For this exercise, return all the data exactly as it stands.

Segment Open

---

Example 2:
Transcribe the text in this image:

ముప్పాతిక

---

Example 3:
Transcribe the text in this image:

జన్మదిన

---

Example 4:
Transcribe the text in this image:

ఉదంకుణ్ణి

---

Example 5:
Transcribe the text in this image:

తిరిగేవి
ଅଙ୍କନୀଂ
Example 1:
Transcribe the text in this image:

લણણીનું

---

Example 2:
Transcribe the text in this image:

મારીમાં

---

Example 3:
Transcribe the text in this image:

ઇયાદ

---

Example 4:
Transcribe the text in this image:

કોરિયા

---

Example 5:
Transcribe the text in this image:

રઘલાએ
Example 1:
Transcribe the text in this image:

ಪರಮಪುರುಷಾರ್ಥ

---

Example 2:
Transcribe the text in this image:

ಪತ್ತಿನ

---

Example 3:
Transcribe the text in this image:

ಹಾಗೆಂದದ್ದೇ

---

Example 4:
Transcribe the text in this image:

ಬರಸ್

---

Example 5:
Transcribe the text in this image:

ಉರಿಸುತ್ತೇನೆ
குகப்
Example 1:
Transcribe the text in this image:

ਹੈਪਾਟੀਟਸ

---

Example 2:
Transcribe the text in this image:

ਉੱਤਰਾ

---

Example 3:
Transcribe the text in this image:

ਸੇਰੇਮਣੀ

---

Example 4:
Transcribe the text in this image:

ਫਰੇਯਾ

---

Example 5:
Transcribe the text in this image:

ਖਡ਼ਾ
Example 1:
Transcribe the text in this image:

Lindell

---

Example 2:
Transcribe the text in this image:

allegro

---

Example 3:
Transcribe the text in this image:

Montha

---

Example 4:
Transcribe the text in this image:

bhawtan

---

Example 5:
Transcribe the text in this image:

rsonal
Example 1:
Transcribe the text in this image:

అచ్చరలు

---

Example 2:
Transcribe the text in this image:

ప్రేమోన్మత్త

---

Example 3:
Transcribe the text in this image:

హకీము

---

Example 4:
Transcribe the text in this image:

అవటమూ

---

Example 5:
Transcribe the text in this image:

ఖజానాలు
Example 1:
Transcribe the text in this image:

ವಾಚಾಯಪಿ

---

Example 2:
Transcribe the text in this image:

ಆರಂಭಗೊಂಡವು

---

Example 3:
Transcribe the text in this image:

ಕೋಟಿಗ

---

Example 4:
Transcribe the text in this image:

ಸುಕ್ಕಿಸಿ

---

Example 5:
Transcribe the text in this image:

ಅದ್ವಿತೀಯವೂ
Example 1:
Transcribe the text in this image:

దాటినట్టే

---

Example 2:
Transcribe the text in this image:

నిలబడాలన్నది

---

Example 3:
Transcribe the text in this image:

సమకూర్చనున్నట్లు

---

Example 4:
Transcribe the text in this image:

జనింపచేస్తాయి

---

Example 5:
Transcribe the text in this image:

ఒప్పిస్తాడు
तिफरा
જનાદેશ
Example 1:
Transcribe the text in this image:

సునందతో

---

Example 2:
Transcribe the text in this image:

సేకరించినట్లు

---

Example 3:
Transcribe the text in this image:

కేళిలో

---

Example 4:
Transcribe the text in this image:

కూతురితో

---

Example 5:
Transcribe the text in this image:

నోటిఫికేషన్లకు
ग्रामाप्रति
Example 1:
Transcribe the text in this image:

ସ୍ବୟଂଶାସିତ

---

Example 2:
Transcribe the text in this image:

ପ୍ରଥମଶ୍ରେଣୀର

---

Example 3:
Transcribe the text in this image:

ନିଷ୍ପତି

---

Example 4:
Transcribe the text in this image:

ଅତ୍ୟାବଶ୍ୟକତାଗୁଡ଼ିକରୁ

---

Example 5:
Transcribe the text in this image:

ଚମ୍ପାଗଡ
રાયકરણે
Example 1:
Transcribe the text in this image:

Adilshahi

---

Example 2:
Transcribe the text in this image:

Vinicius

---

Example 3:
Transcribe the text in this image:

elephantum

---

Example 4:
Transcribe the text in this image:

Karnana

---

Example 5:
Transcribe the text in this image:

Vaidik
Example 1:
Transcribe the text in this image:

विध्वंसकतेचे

Segment Closed

# [Solution for this task]
---

Example 2:
Transcribe the text in this image:

ముప్పాతిక

---

Example 3:
Transcribe the text in this image:

జన్మదిన

---

Example 4:
Transcribe the text in this image:

ఉదంకుణ్ణి

---

Example 5:
Transcribe the text in this image:

తిరిగేవి
ଅଙ୍କନୀଂ
Example 1:
Transcribe the text in this image:

લણણીનું

---

Example 2:
Transcribe the text in this image:

મારીમાં

---

Example 3:
Transcribe the text in this image:

ઇયાદ

---

Example 4:
Transcribe the text in this image:

કોરિયા

---

Example 5:
Transcribe the text in this image:

રઘલાએ
Example 1:
Transcribe the text in this image:

ಪರಮಪುರುಷಾರ್ಥ

---

Example 2:
Transcribe the text in this image:

ಪತ್ತಿನ

---

Example 3:
Transcribe the text in this image:

ಹಾಗೆಂದದ್ದೇ

---

Example 4:
Transcribe the text in this image:

ಬರಸ್

---

Example 5:
Transcribe the text in this image:

ಉರಿಸುತ್ತೇನೆ
குகப்
Example 1:
Transcribe the text in this image:

ਹੈਪਾਟੀਟਸ

---

Example 2:
Transcribe the text in this image:

ਉੱਤਰਾ

---

Example 3:
Transcribe the text in this image:

ਸੇਰੇਮਣੀ

---

Example 4:
Transcribe the text in this image:

ਫਰੇਯਾ

---

Example 5:
Transcribe the text in this image:

ਖਡ਼ਾ
Example 1:
Transcribe the text in this image:

Lindell

---

Example 2:
Transcribe the text in this image:

allegro

---

Example 3:
Transcribe the text in this image:

Montha

---

Example 4:
Transcribe the text in this image:

bhawtan

---

Example 5:
Transcribe the text in this image:

rsonal
Example 1:
Transcribe the text in this image:

అచ్చరలు

---

Example 2:
Transcribe the text in this image:

ప్రేమోన్మత్త

---

Example 3:
Transcribe the text in this image:

హకీము

---

Example 4:
Transcribe the text in this image:

అవటమూ

---

Example 5:
Transcribe the text in this image:

ఖజానాలు
Example 1:
Transcribe the text in this image:

ವಾಚಾಯಪಿ

---

Example 2:
Transcribe the text in this image:

ಆರಂಭಗೊಂಡವು

---

Example 3:
Transcribe the text in this image:

ಕೋಟಿಗ

---

Example 4:
Transcribe the text in this image:

ಸುಕ್ಕಿಸಿ

---

Example 5:
Transcribe the text in this image:

ಅದ್ವಿತೀಯವೂ
Example 1:
Transcribe the text in this image:

దాటినట్టే

---

Example 2:
Transcribe the text in this image:

నిలబడాలన్నది

---

Example 3:
Transcribe the text in this image:

సమకూర్చనున్నట్లు

---

Example 4:
Transcribe the text in this image:

జనింపచేస్తాయి

---

Example 5:
Transcribe the text in this image:

ఒప్పిస్తాడు
तिफरा
જનાદેશ
Example 1:
Transcribe the text in this image:

సునందతో

---

Example 2:
Transcribe the text in this image:

సేకరించినట్లు

---

Example 3:
Transcribe the text in this image:

కేళిలో

---

Example 4:
Transcribe the text in this image:

కూతురితో

---

Example 5:
Transcribe the text in this image:

నోటిఫికేషన్లకు
ग्रामाप्रति
Example 1:
Transcribe the text in this image:

ସ୍ବୟଂଶାସିତ

---

Example 2:
Transcribe the text in this image:

ପ୍ରଥମଶ୍ରେଣୀର

---

Example 3:
Transcribe the text in this image:

ନିଷ୍ପତି

---

Example 4:
Transcribe the text in this image:

ଅତ୍ୟାବଶ୍ୟକତାଗୁଡ଼ିକରୁ

---

Example 5:
Transcribe the text in this image:

ଚମ୍ପାଗଡ
રાયકરણે
Example 1:
Transcribe the text in this image:

Adilshahi

---

Example 2:
Transcribe the text in this image:

Vinicius

---

Example 3:
Transcribe the text in this image:

elephantum

---

Example 4:
Transcribe the text in this image:

Karnana

---

Example 5:
Transcribe the text in this image:

Vaidik
Example 1:
Transcribe the text in this image:

विध्वंसकतेचे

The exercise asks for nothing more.